2. Only offer things that cost a tiny fraction of what people pledge, if anything.
It doesn’t make sense to offer stickers, for example, to everyone who pledges $1. It might make sense at $10.
3. Be ready to wait forever for payment…and not get as much as you thought.
Receiving payment once the campaign is over takes weeks. Kickstarter takes its cut, but you will also get some declined payments from people who pledged but then either rescinded or something went wrong with their credit card. Set expectations accordingly.
4. Your best times will be the beginning and end.
Prepare to make big pushes accordingly, and brainstorm creative ways to maintain some momentum during the middle phases.
5. Send regular updates to your pledgers.

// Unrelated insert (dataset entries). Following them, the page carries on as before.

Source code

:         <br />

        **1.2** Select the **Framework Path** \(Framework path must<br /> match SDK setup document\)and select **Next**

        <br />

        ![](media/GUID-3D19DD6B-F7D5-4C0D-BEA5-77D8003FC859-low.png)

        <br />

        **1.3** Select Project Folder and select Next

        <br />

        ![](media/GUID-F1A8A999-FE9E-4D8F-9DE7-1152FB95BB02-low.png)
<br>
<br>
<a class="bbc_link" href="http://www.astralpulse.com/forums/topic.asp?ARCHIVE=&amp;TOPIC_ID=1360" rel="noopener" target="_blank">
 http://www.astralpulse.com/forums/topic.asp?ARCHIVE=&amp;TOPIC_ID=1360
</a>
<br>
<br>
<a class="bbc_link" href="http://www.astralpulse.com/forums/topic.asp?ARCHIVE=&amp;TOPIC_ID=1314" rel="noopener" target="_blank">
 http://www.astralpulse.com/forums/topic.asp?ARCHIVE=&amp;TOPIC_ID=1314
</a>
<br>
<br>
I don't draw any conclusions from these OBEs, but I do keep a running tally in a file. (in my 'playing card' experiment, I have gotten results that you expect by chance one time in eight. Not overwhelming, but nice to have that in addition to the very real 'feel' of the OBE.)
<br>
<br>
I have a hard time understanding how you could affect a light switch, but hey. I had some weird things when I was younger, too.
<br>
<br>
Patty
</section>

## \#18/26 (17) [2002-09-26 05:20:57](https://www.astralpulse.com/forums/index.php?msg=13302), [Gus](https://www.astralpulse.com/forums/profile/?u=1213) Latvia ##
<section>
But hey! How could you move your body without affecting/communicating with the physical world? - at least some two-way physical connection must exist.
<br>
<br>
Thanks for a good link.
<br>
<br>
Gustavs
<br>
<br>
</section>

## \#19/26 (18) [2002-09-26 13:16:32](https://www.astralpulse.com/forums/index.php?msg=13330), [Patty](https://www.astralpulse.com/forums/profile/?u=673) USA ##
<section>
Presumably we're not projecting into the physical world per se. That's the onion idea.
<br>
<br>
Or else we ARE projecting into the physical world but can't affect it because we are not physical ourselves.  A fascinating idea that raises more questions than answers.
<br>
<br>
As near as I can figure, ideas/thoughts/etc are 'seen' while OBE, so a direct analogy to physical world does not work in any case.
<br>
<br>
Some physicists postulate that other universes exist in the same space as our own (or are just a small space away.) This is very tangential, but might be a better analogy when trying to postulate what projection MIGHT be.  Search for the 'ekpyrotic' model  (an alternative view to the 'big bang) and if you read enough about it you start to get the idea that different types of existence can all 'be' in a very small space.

At least once per week, let them know how things are going. These people can be your evangelists and, if properly motivated, are often in a position to easily increase their pledge amounts. People love getting updates.
6. Line up some ringers.
If you have a close personal friend who wants to pledge a large dollar amount to you (say, $500 or $1000), have them hold off until you know whether they really need to boost the Kickstarter campaign. Ideally, they could circumvent Kickstarter and give you the money directly—but if you need them to get the campaign funded, they can be at the ready.
7. Look at other successful campaigns.
I learned a ton by finding other campaigns that were similar to mine, though I couldn’t count on any of them for a comprehensive strategy.
Have you crowdfunded a coworking space or project? What was your experience?